Some things emerged that we’re still thinking through together. First, what does care have to do with ‘thirdness’? This term emerges from relational psychoanalysis to try to describe the way that care doesn’t flow simply from one to another, but is mediated by a third term (or the co-creation of a third relational entity) that takes us beyond the ‘doer and done to’ dynamics that Jessica Benjamin identified in The Bonds of Love. Raluca talked of how the psychoanalytic encounter creates something new which we don’t own, and we can’t fully control, that exists beyond the two but is used actively in the therapy, and constitutes acts of recognition and witnessing. Psychoanalytic care involves a systematic technical effort to hold yourself across different threads of time – a kind of ‘doing time’ in which time is always a verb. The presence of these multiple threads in the same moment of the analytic session is particular to psychoanalytic work. Waiting, from this perspective is less about waiting for, and more about waiting with, which Laura identifies as a key modernist temporality (think of Samuel Beckett’s Waiting for Godot). Raluca’s work, in particular, argues that the Budapest school of psychoanalysis offers a way to understand ‘a true third’ that is the work of analogy (one set of relations has a relation to another set of relations, and this creates something else, a third set of relations). This idea of thirdness could relate, however, to institutions where care takes place, such as the NHS, or the art gallery, that also mediate relations of thirdness that could be thought about as practices of care. Deborah, in particular, took up this idea of the art gallery or space as a third space where care can circulate.
Secondly, we thought through questions of mourning and lamentation that are embedded in the etymology of the term ‘cara’ (trouble, grief, sickness, think of ‘what is this life, if full of care’, from William Henry Davies’s poem ‘Leisure’, where care means difficulty). We thought together about how difficult it is to describe the quality of time as we feel it in the body, and the way that the granular surface of the symptom – depression for instance – has to be observed, described and looked at in a phenomenological way. Our engagement with Eugene Minkowski’s early phenomenological psychiatry offers a way to do this. But lamentations also came up around the
Finally, we thought about the giving of time as a form of taking care of the other that can’t be read in a straight forward way. Deborah talked about those who are ill and those who offer care and the ways that these interactions become the source of an artwork. Visual imagery and sound contain the intimacy of those conversations, raising questions about how to care for those images. Her work involves ‘thinking in darkness’ – working literally in the dark to select fames of film and then re-film them, using material from one temporal realm and transferring it to another (the gallery). Is there an aesthetics, then, of care, and can it take place in the gallery?
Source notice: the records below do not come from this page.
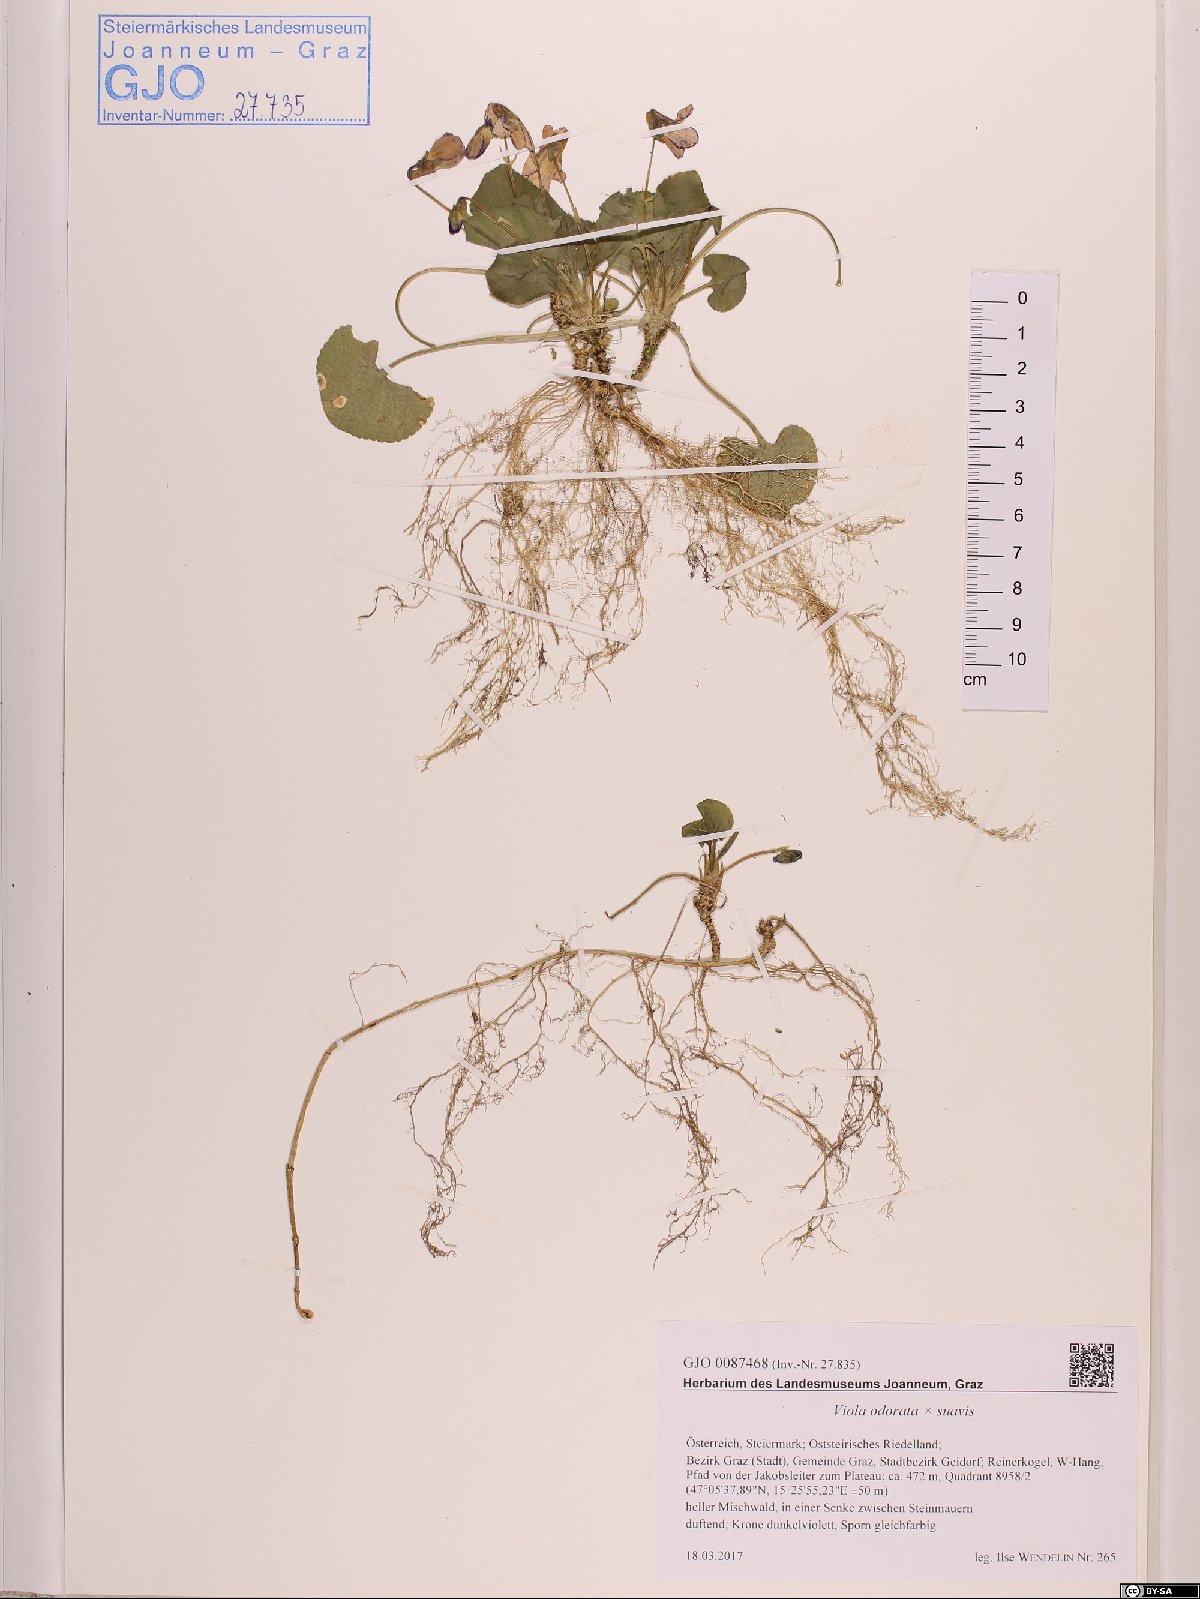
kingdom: Plantae
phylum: Tracheophyta
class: Magnoliopsida
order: Malpighiales
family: Violaceae
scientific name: Violaceae
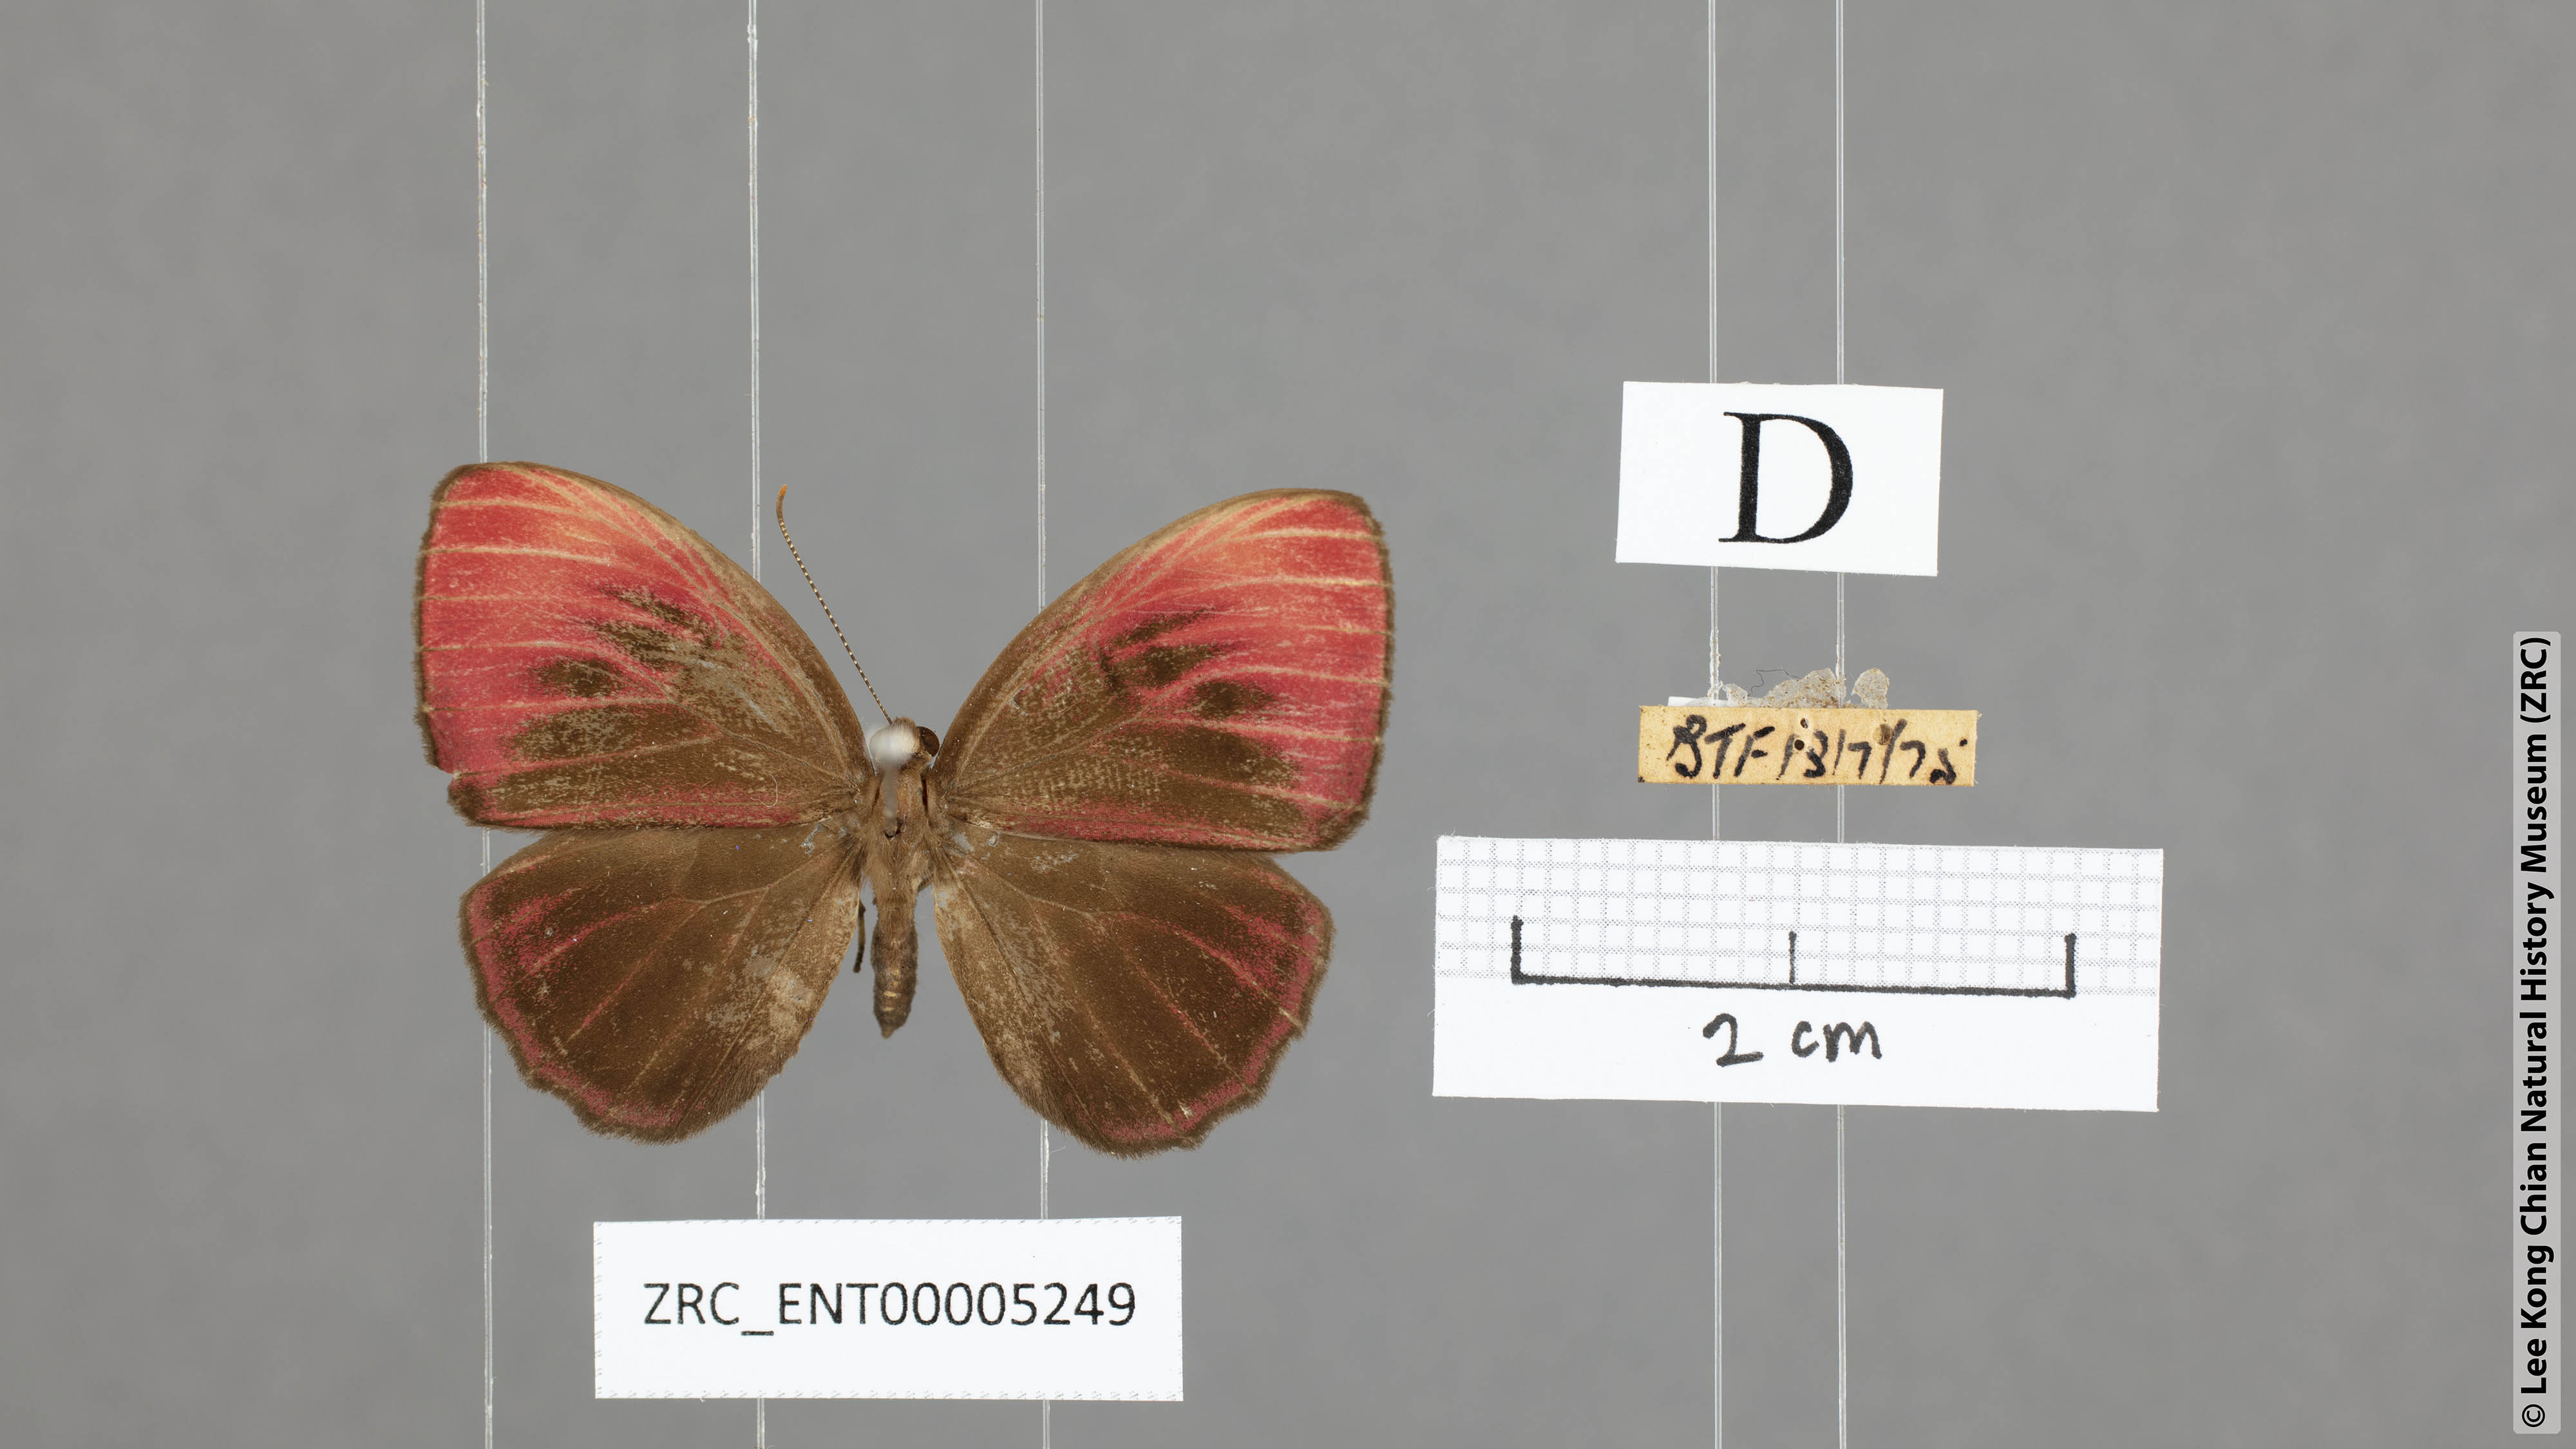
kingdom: Animalia
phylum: Arthropoda
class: Insecta
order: Lepidoptera
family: Riodinidae
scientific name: Riodinidae
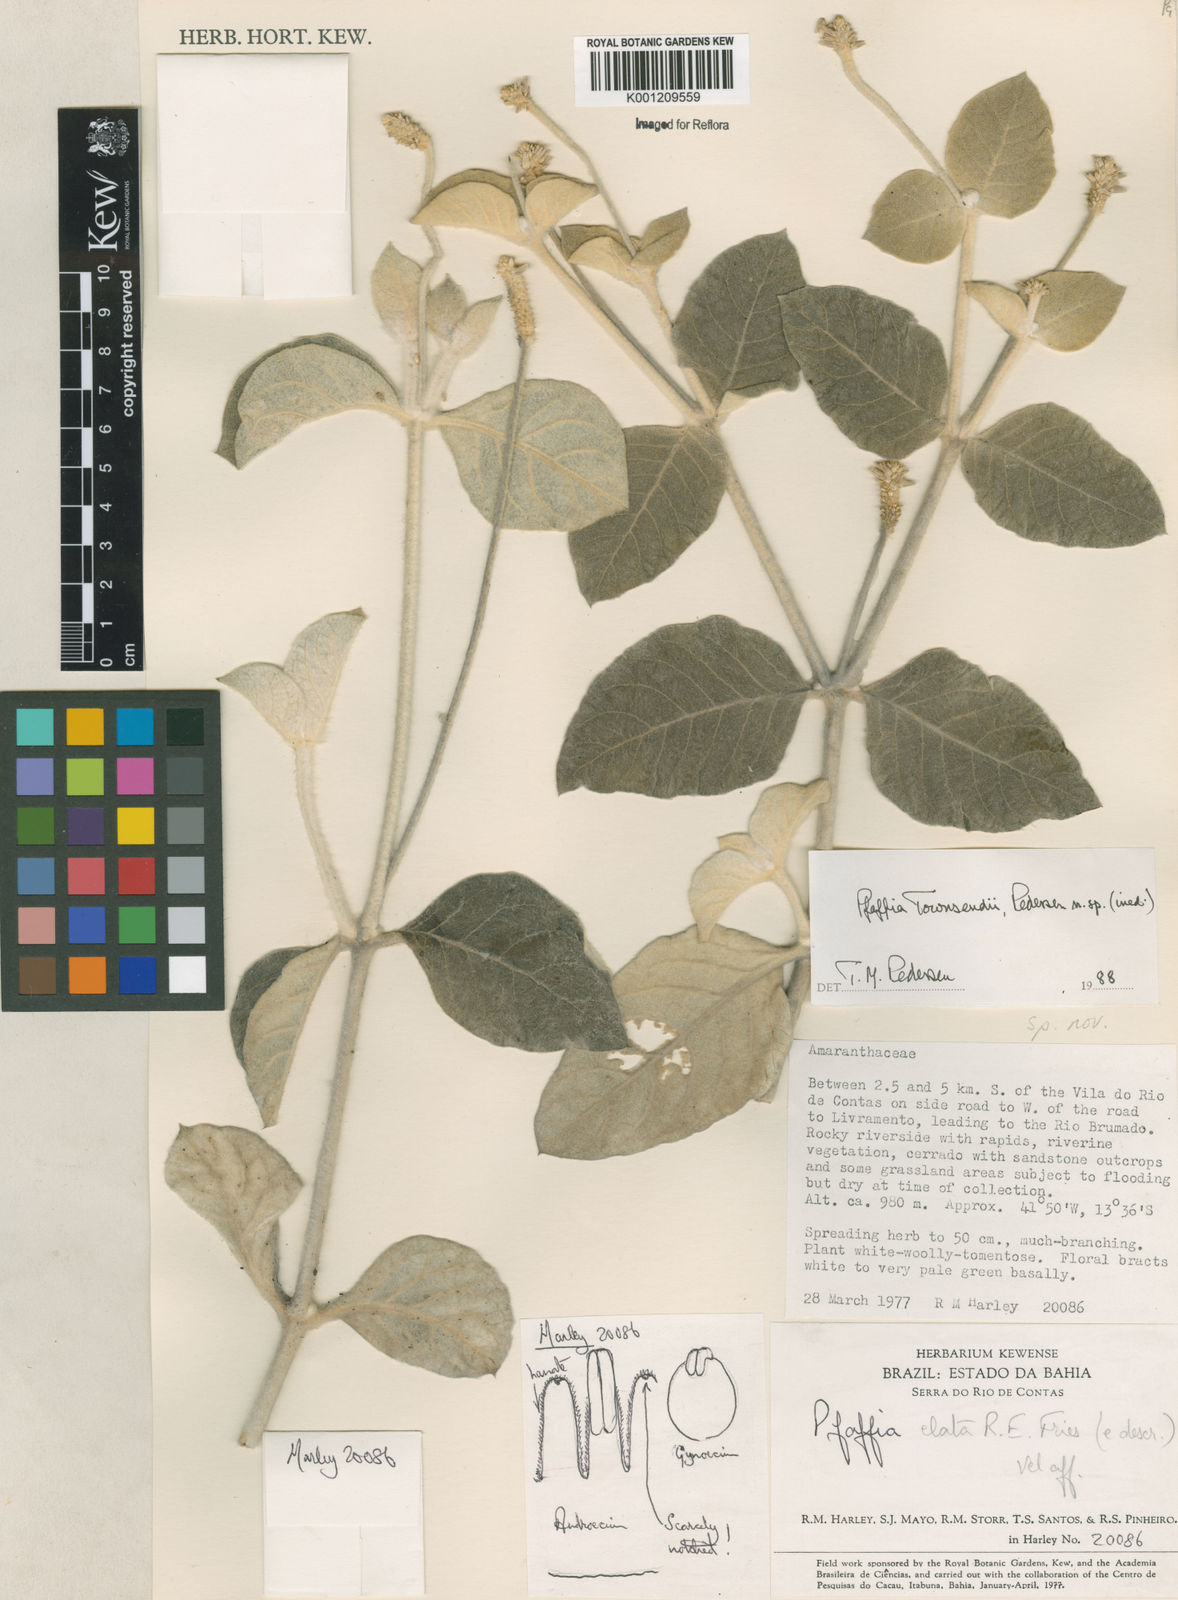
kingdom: Plantae
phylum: Tracheophyta
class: Magnoliopsida
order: Caryophyllales
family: Amaranthaceae
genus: Pfaffia
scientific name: Pfaffia townsendii
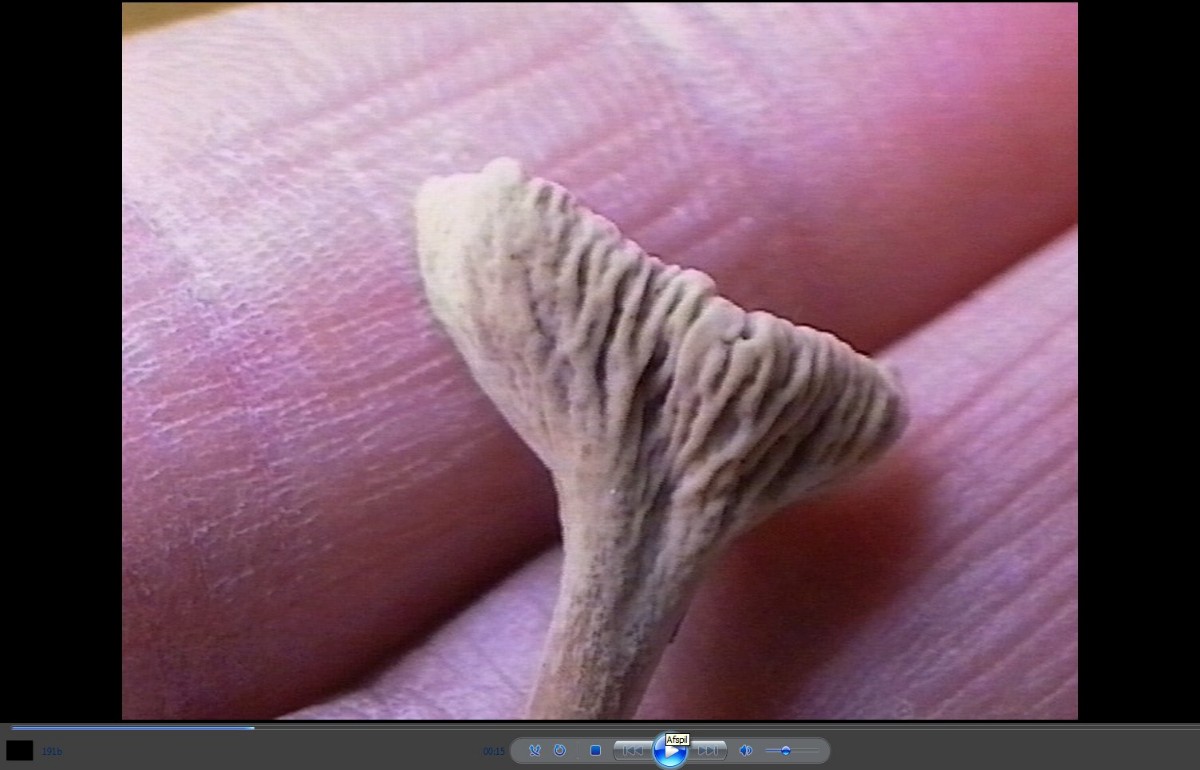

Wilfred Bion talks about psychoanalytic attention as a ‘beam of darkness, a reciprocal of the searchlight’, which inverts the idea of thinking shining light on darkness. How rather does darkness, as a beam, intervene in light, and in what sense is this a careful practice? Thinking with Ellison’s Invisible Man, invisibility, after all, gives you a slightly different sense of time, of being behind the beat or in front of it, but not ‘in time’. Elizabeth Freeman’s notion of the deviant pause of sexual practices within the normative community does the same work here. In her presentation later in the symposium, Laura also noted how the slow reading the ‘perverse’ rhythms of Beckett’s prose work seem to demand elicits forms of attention, which are potentially careful, to the weight of the world. Such practices produce care as a different or queer way of thinking, or making sense, without sense appearing as prior to knowledge. We are always disrupted, after all, by the time of the other.